What is required: Set down all of the data that follows word for word, without the images.

Data segment:

__________________________________________________

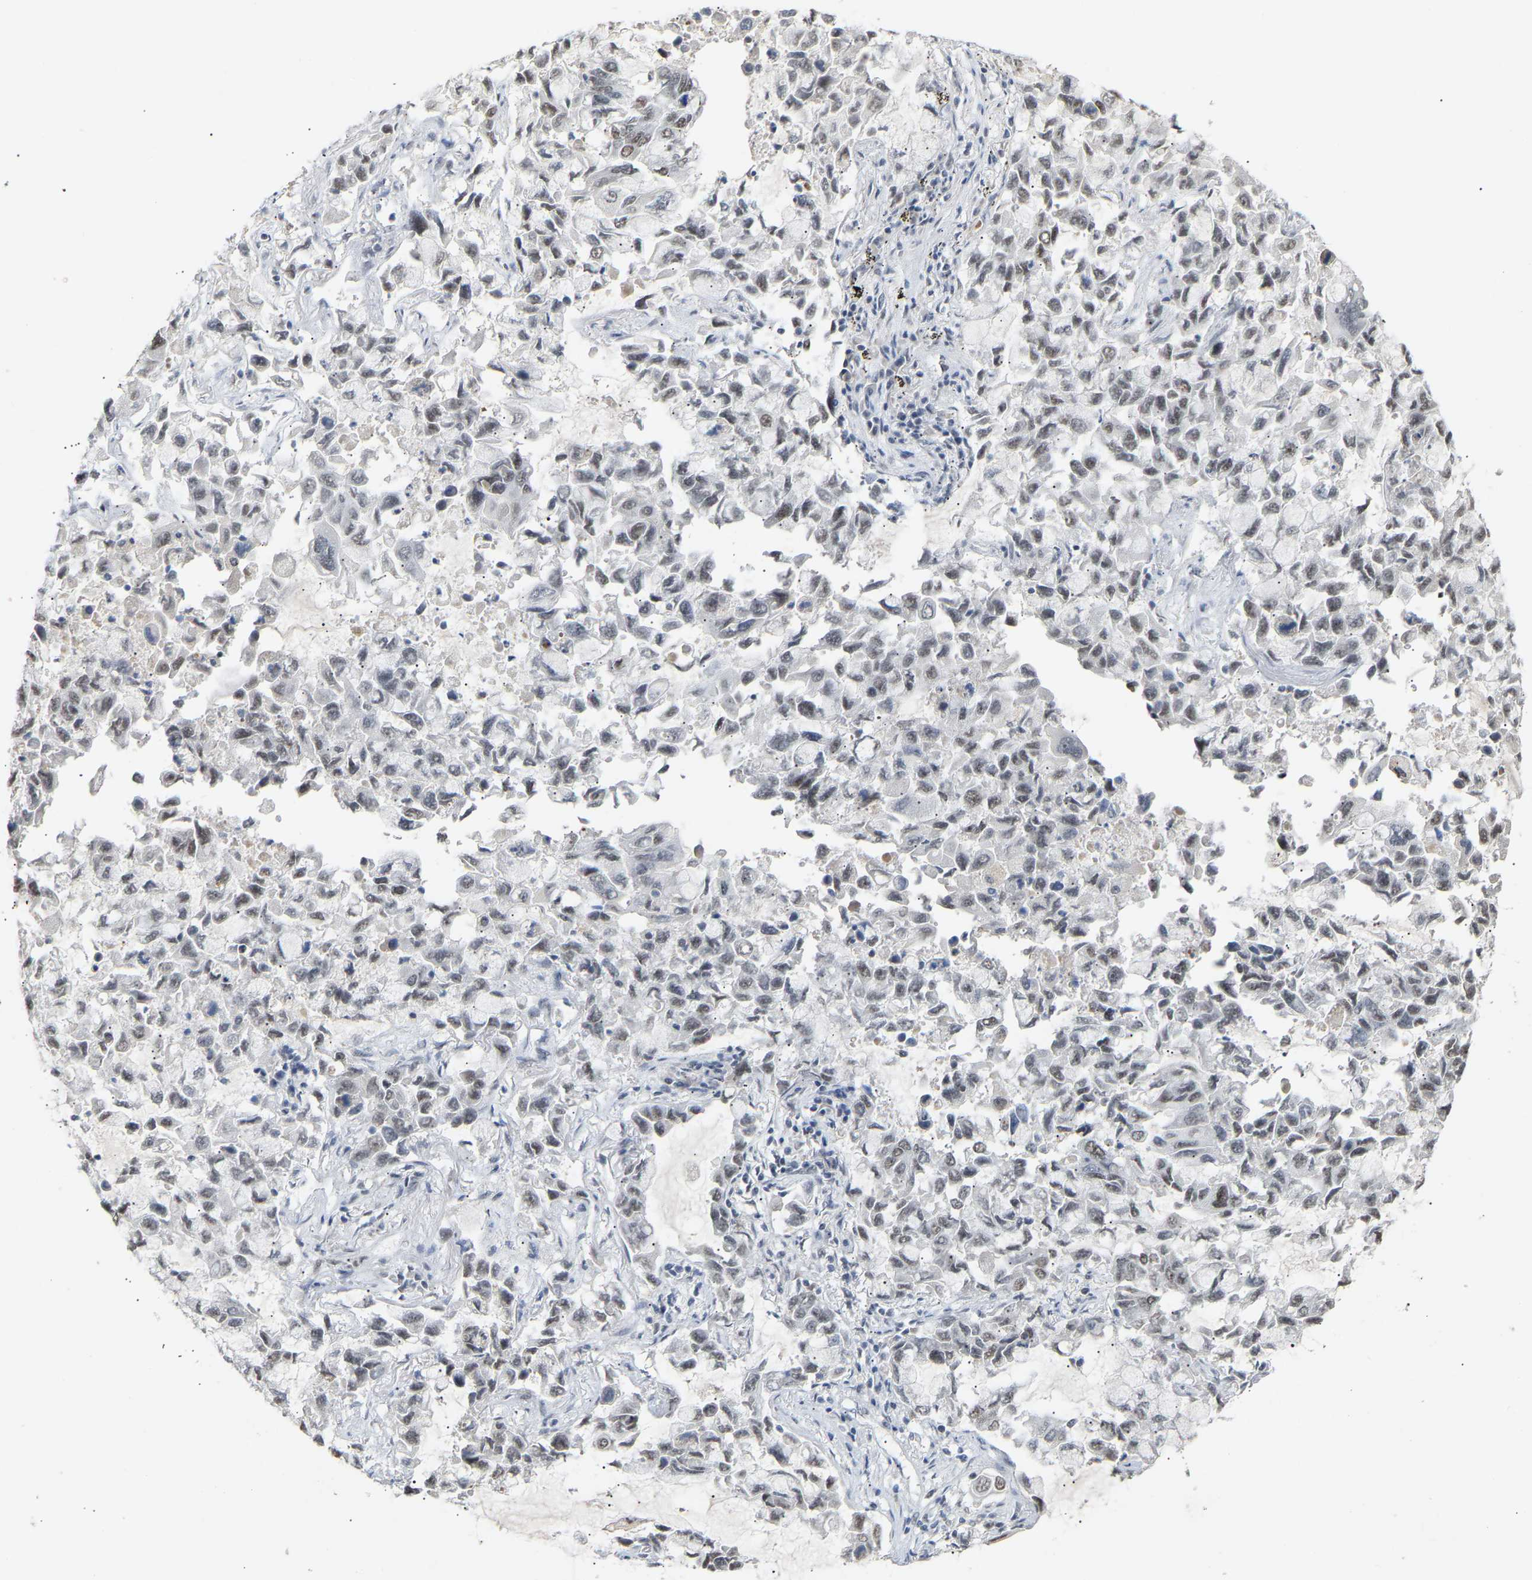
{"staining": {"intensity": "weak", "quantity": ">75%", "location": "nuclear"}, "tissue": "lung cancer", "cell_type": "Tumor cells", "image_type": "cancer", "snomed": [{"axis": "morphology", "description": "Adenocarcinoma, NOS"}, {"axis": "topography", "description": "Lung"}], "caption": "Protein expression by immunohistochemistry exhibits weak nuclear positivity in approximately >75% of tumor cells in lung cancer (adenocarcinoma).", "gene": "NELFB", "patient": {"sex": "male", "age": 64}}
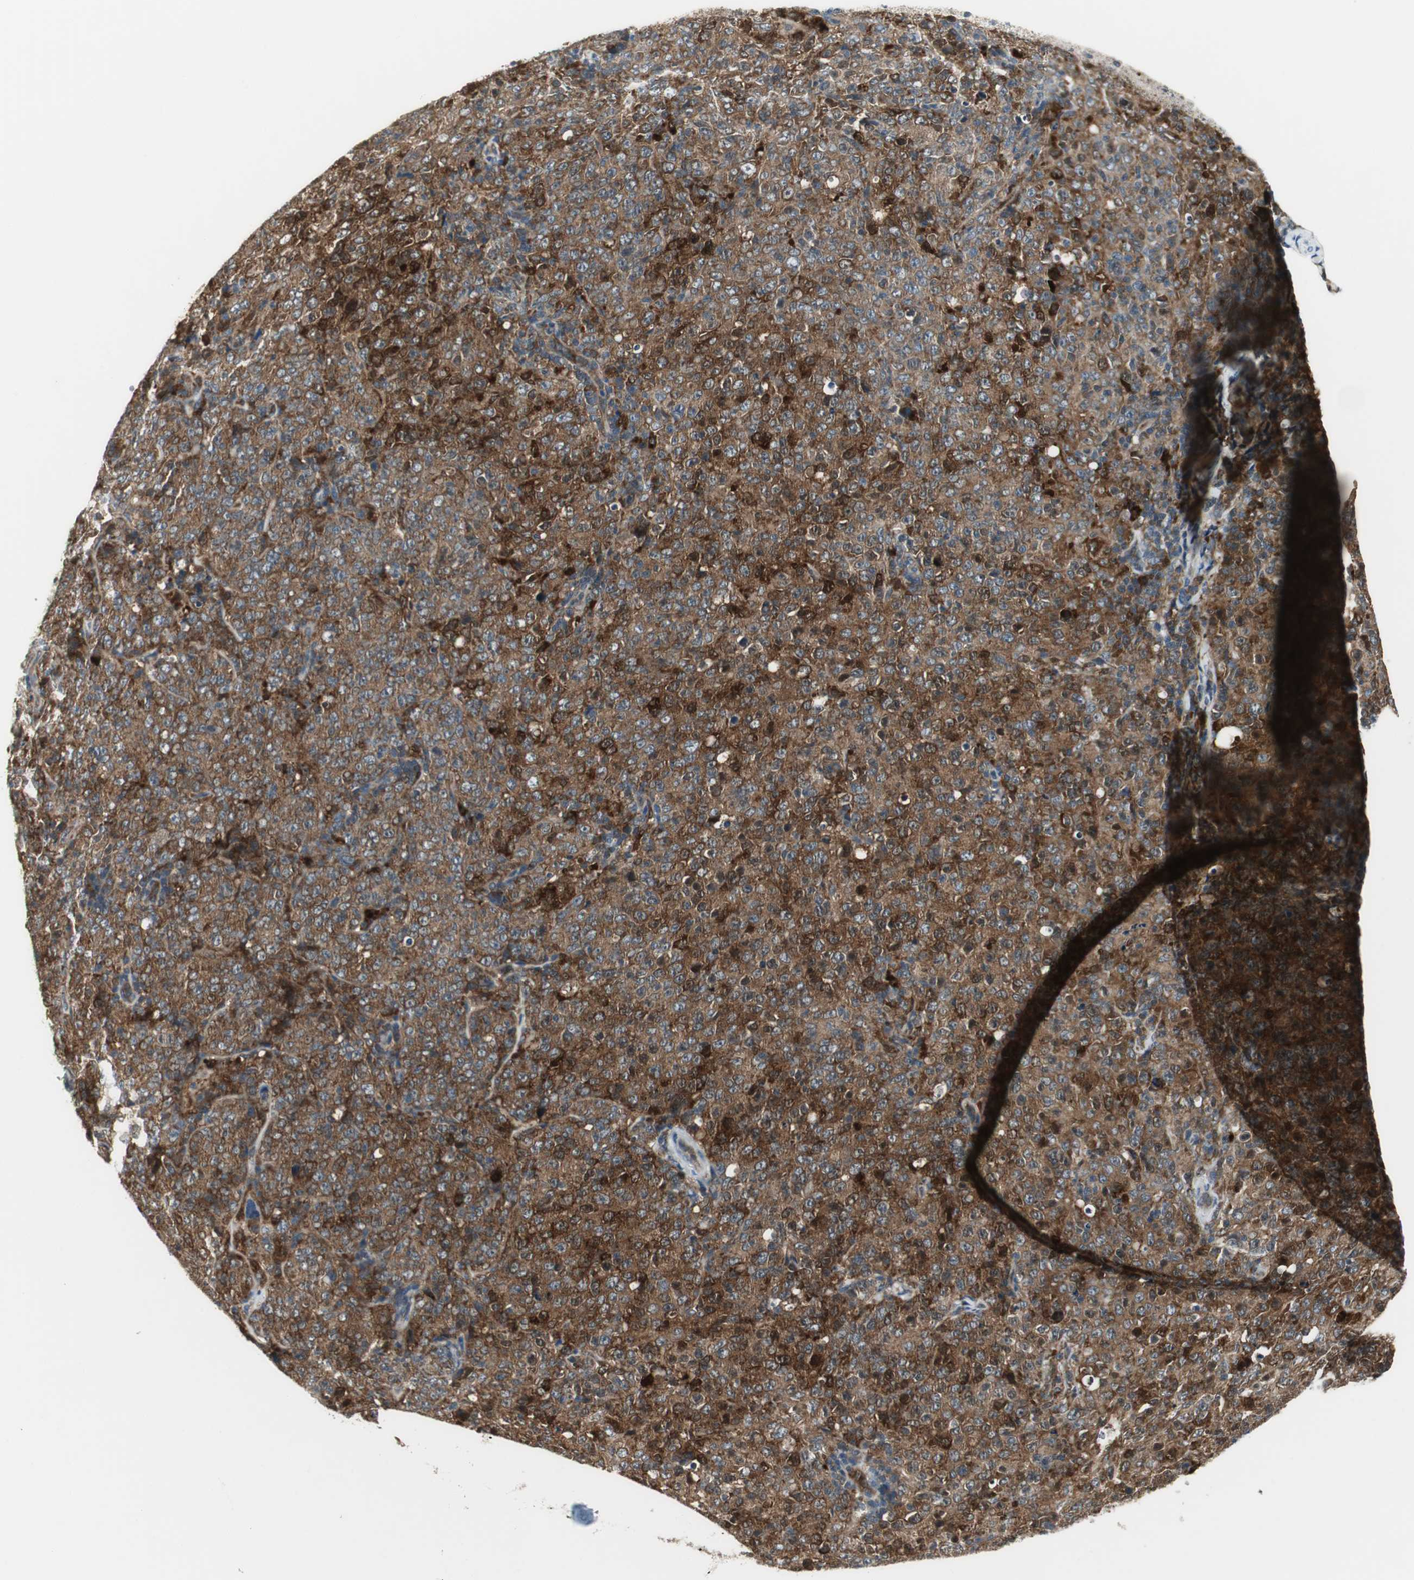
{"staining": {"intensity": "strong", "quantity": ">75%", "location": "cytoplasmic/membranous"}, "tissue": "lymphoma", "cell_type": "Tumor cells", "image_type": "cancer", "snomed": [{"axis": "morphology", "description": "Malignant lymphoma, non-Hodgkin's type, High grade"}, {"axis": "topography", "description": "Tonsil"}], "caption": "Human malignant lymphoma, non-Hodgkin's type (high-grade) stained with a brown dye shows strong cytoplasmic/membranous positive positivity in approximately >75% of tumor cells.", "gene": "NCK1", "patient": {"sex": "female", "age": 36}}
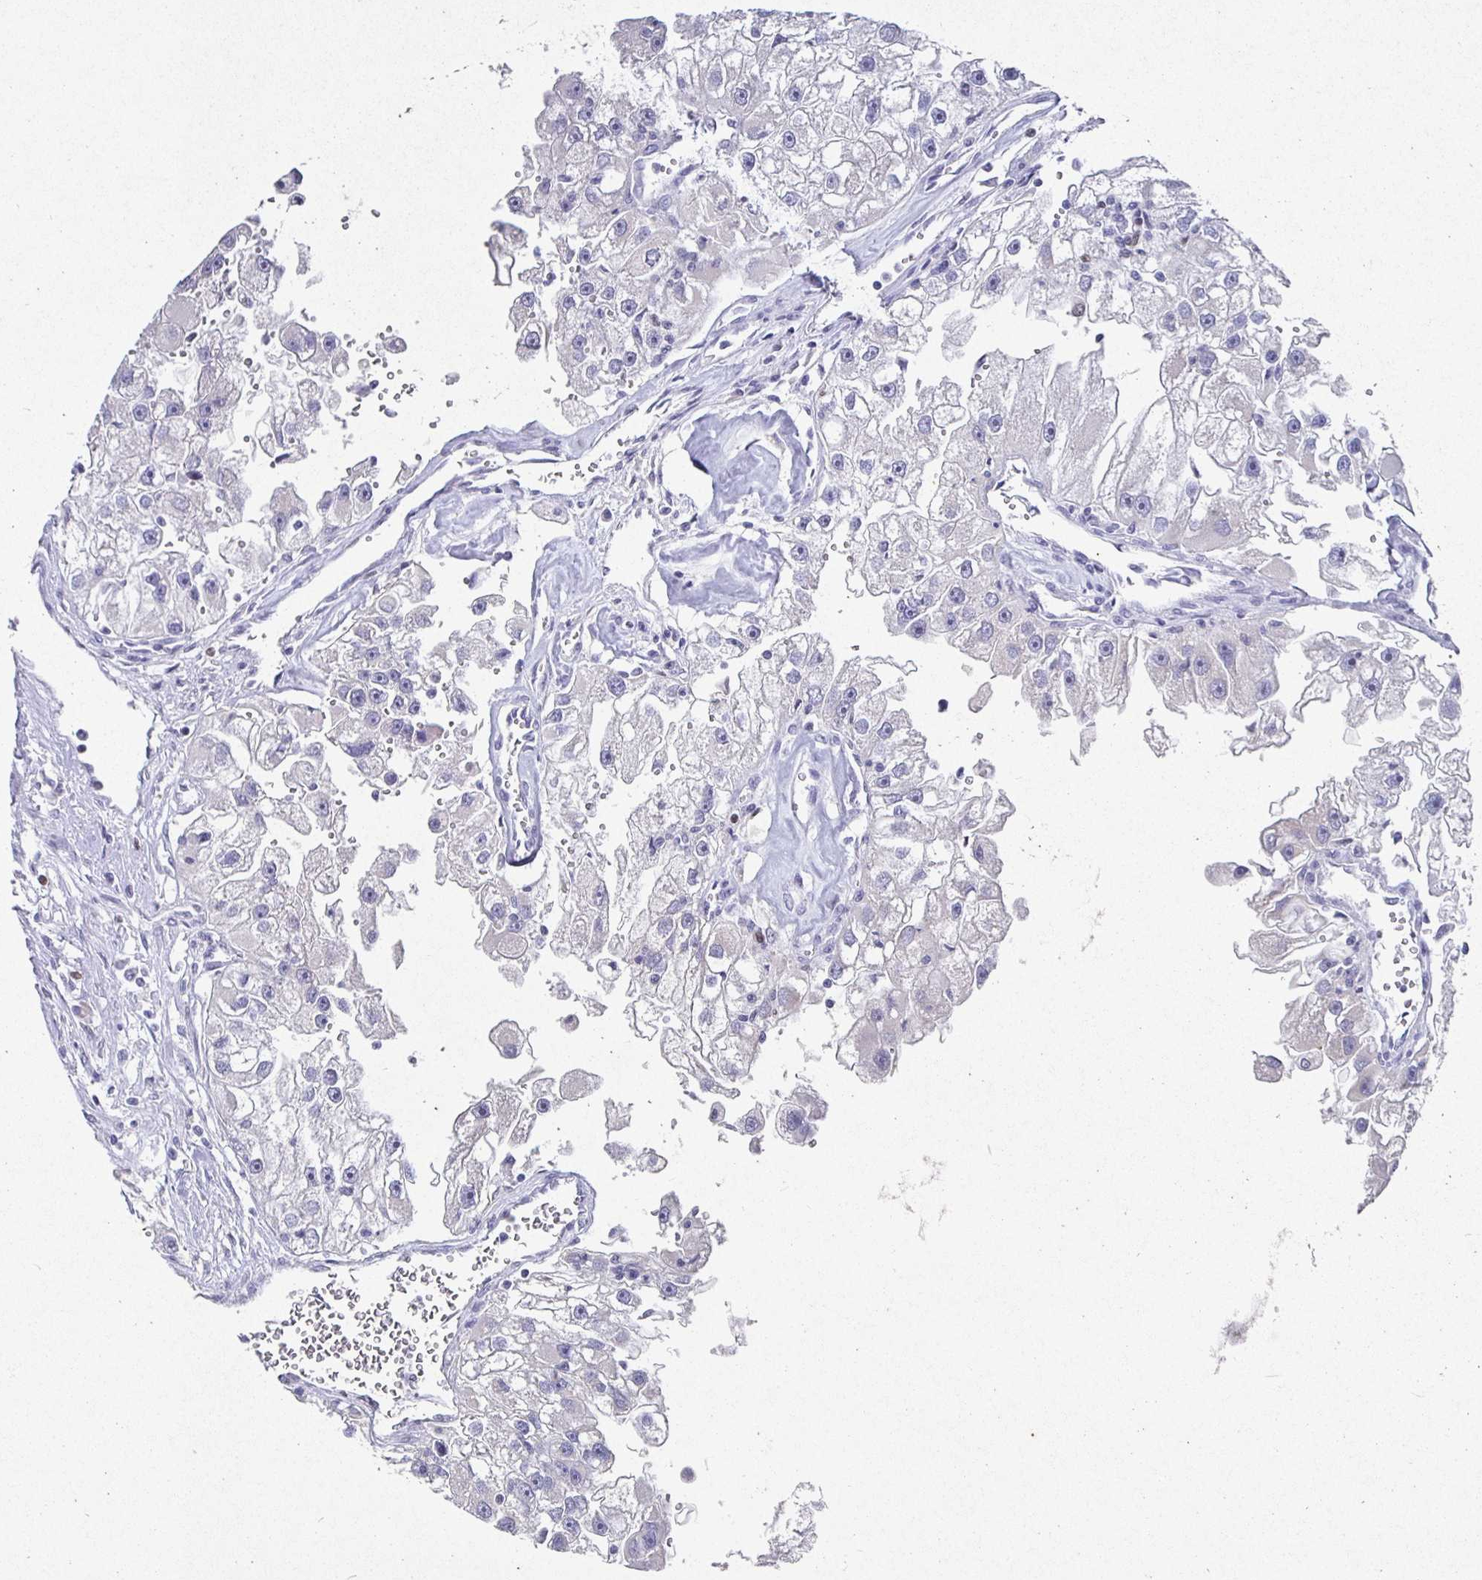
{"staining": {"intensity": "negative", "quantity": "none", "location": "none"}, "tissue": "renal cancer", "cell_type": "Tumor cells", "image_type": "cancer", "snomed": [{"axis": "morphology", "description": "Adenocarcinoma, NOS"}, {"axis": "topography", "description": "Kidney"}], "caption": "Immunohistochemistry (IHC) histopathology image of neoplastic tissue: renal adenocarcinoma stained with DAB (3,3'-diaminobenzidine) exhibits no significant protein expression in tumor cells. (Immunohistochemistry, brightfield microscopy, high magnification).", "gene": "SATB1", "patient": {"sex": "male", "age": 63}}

__________________________________________________

The answer:
{"staining": {"intensity": "weak", "quantity": ">75%", "location": "nuclear"}, "tissue": "lung cancer", "cell_type": "Tumor cells", "image_type": "cancer", "snomed": [{"axis": "morphology", "description": "Adenocarcinoma, NOS"}, {"axis": "topography", "description": "Lung"}], "caption": "Protein expression by immunohistochemistry exhibits weak nuclear positivity in approximately >75% of tumor cells in lung cancer (adenocarcinoma).", "gene": "NELFB", "patient": {"sex": "male", "age": 64}}
{"staining": {"intensity": "strong", "quantity": ">75%", "location": "cytoplasmic/membranous"}, "tissue": "lymphoma", "cell_type": "Tumor cells", "image_type": "cancer", "snomed": [{"axis": "morphology", "description": "Malignant lymphoma, non-Hodgkin's type, High grade"}, {"axis": "topography", "description": "Tonsil"}], "caption": "Human malignant lymphoma, non-Hodgkin's type (high-grade) stained with a brown dye shows strong cytoplasmic/membranous positive positivity in approximately >75% of tumor cells.", "gene": "NCK1", "patient": {"sex": "female", "age": 36}}
{"staining": {"intensity": "negative", "quantity": "none", "location": "none"}, "tissue": "renal cancer", "cell_type": "Tumor cells", "image_type": "cancer", "snomed": [{"axis": "morphology", "description": "Adenocarcinoma, NOS"}, {"axis": "topography", "description": "Kidney"}], "caption": "Immunohistochemistry (IHC) histopathology image of neoplastic tissue: renal adenocarcinoma stained with DAB (3,3'-diaminobenzidine) exhibits no significant protein expression in tumor cells. (Immunohistochemistry, brightfield microscopy, high magnification).", "gene": "SATB1", "patient": {"sex": "male", "age": 63}}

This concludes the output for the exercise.